Write the data out again exactly, dropping any images it holds.

§ PROVIDED DATA
┄┄┄┄┄┄┄┄┄┄

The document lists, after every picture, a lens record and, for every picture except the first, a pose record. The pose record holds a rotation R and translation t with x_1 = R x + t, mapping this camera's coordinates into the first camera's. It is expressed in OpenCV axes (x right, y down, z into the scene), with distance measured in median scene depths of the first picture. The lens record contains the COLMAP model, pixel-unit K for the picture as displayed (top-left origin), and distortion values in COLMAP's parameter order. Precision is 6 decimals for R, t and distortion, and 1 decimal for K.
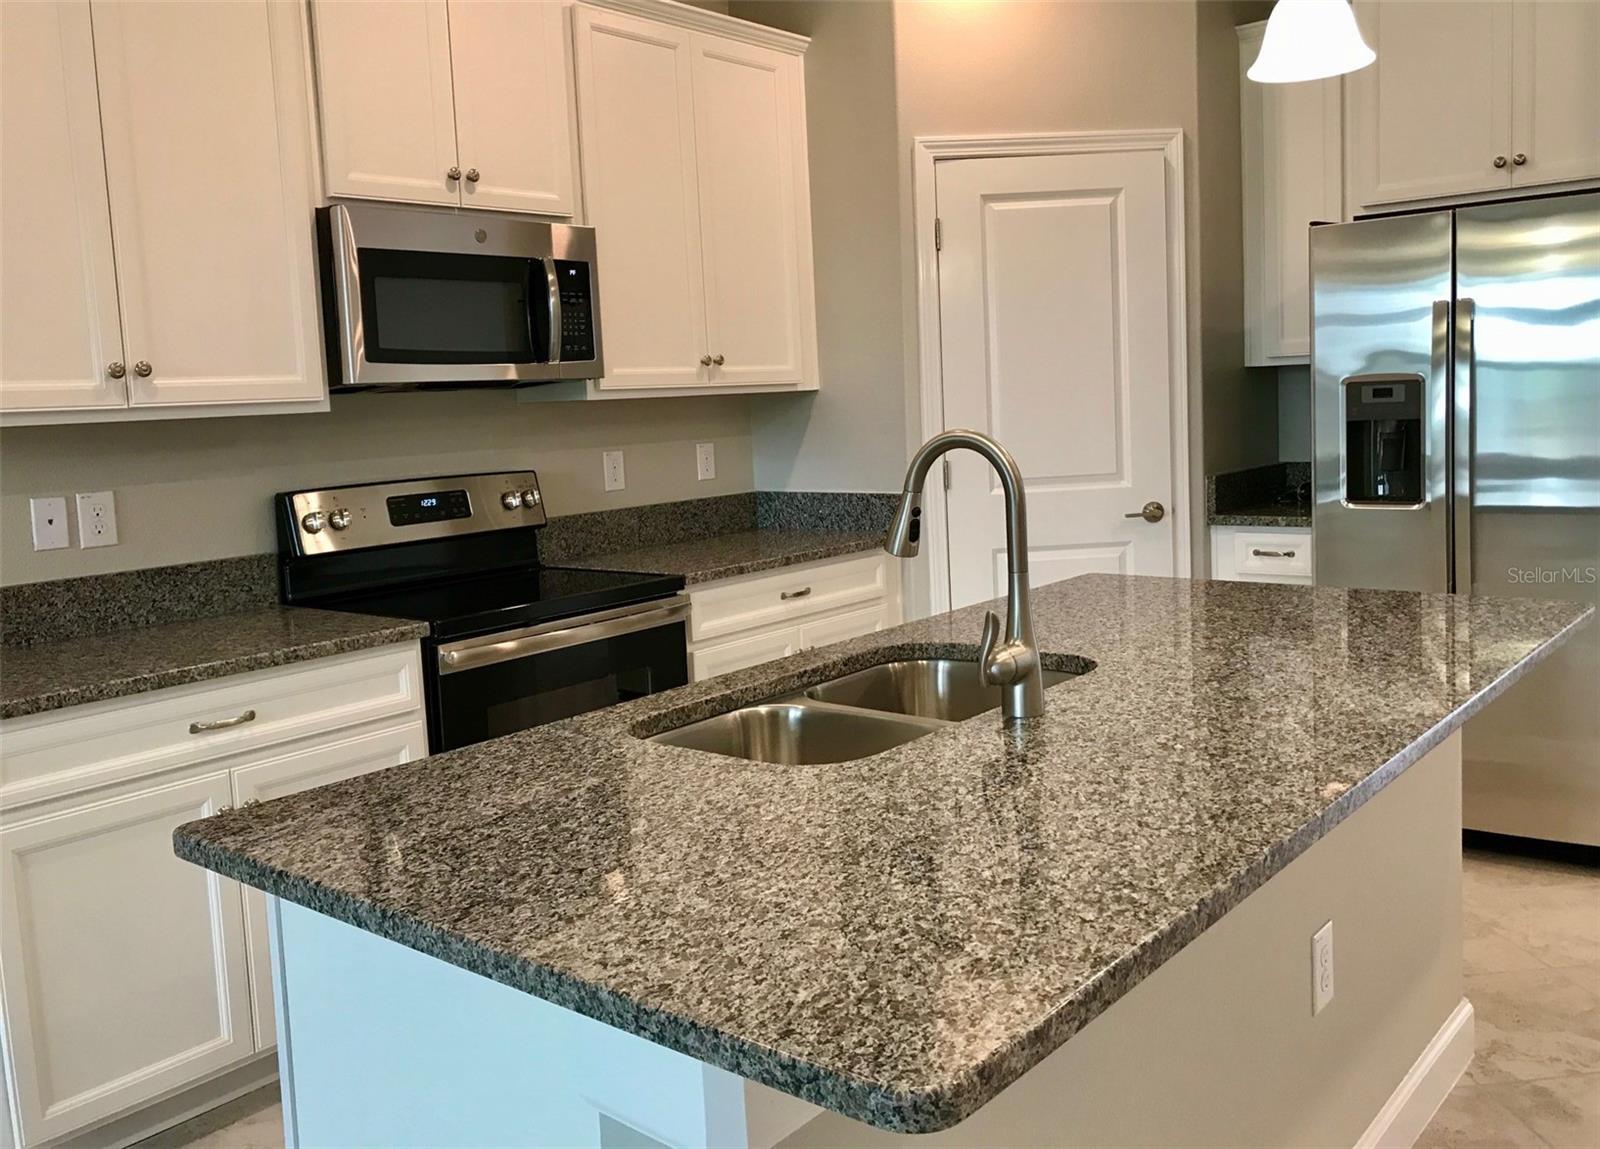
lens RADIAL K [[1365.6, 0, 823.4], [0, 1365.6, 541.2], [0, 0, 1]] dist [0.053541, -0.000972]
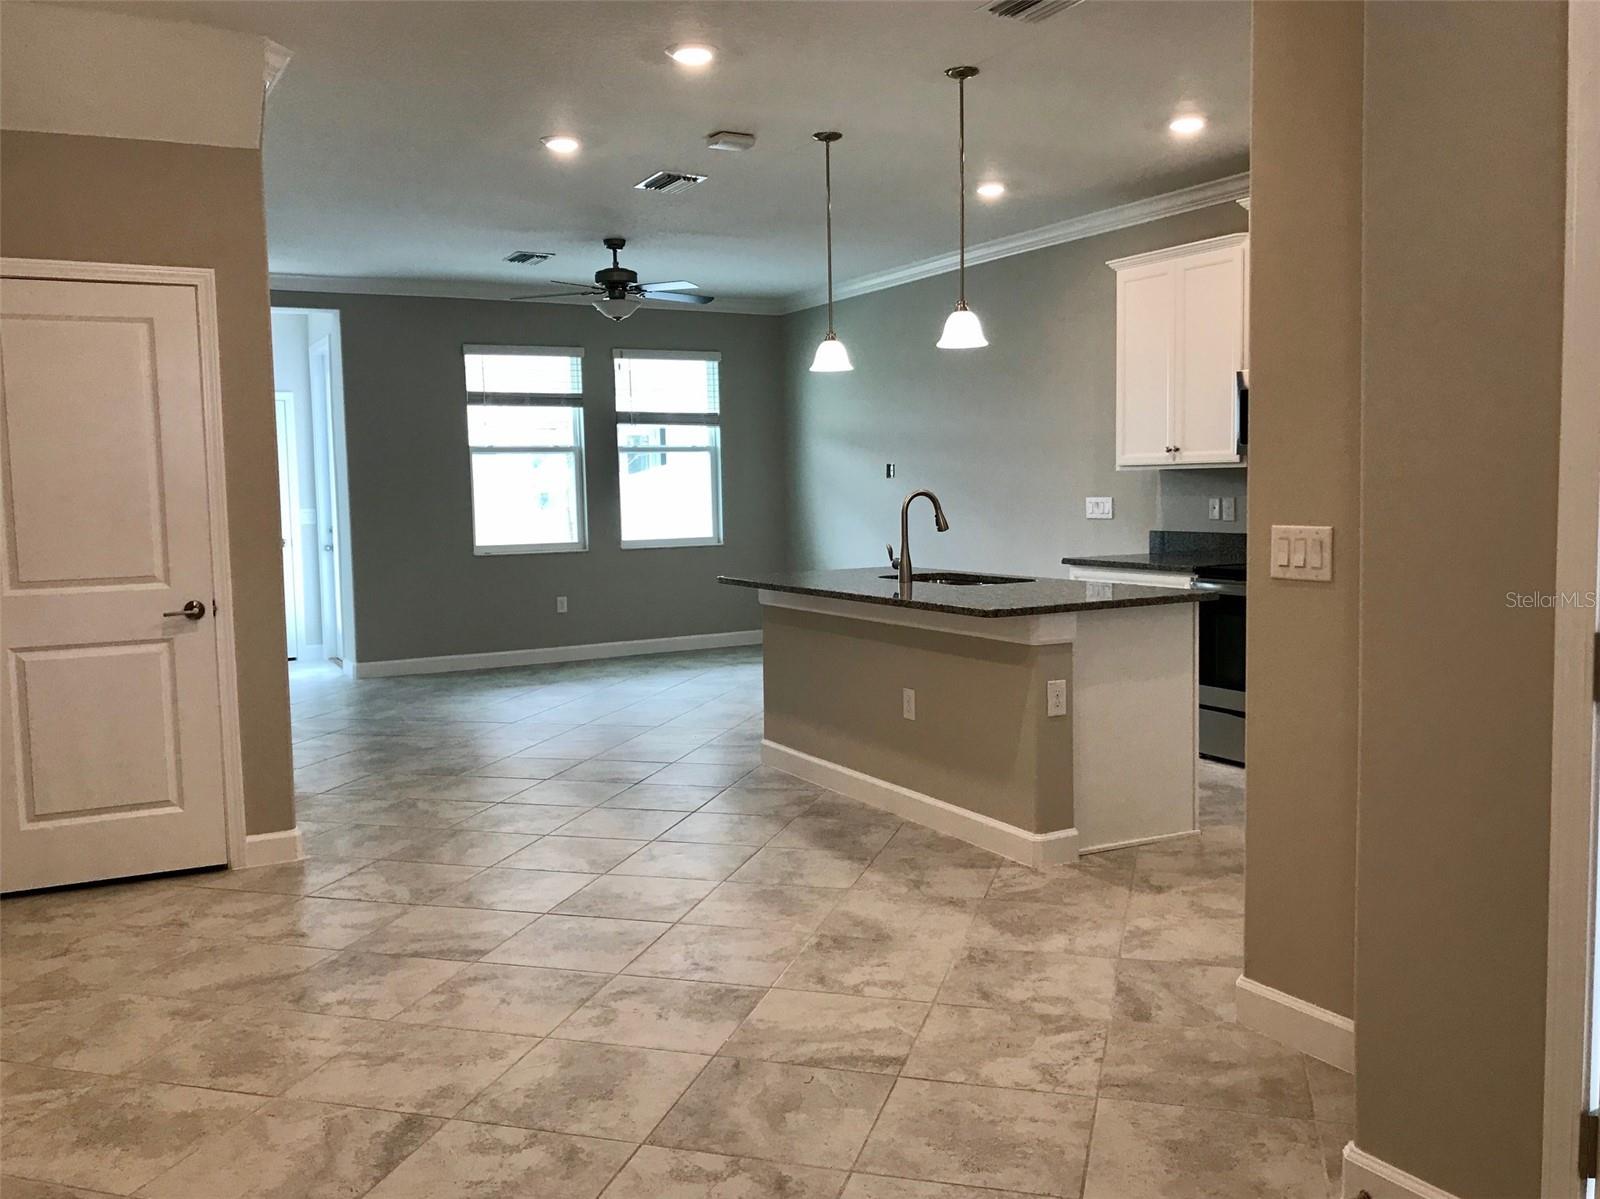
lens RADIAL K [[1314.8, 0, 800.0], [0, 1314.8, 599.5], [0, 0, 1]] dist [0.223637, -0.746447]
pose [[-0.375690, 0.133407, -0.917093, 1.631865], [-0.065705, 0.983260, 0.169948, -0.178370], [0.924413, 0.124105, -0.360636, 1.024883]]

┄┄┄┄┄┄┄┄┄┄

§ TASK RESULT
The document lists, after every picture, a lens record and, for every picture except the first, a pose record. The pose record holds a rotation R and translation t with x_1 = R x + t, mapping this camera's coordinates into the first camera's. It is expressed in OpenCV axes (x right, y down, z into the scene), with distance measured in median scene depths of the first picture. The lens record contains the COLMAP model, pixel-unit K for the picture as displayed (top-left origin), and distortion values in COLMAP's parameter order. Precision is 6 decimals for R, t and distortion, and 1 decimal for K.
lens RADIAL K [[1365.6, 0, 823.4], [0, 1365.6, 541.2], [0, 0, 1]] dist [0.053541, -0.000972]
lens RADIAL K [[1314.8, 0, 800.0], [0, 1314.8, 599.5], [0, 0, 1]] dist [0.223637, -0.746447]
pose [[-0.375690, 0.133407, -0.917093, 1.631865], [-0.065705, 0.983260, 0.169948, -0.178370], [0.924413, 0.124105, -0.360636, 1.024883]]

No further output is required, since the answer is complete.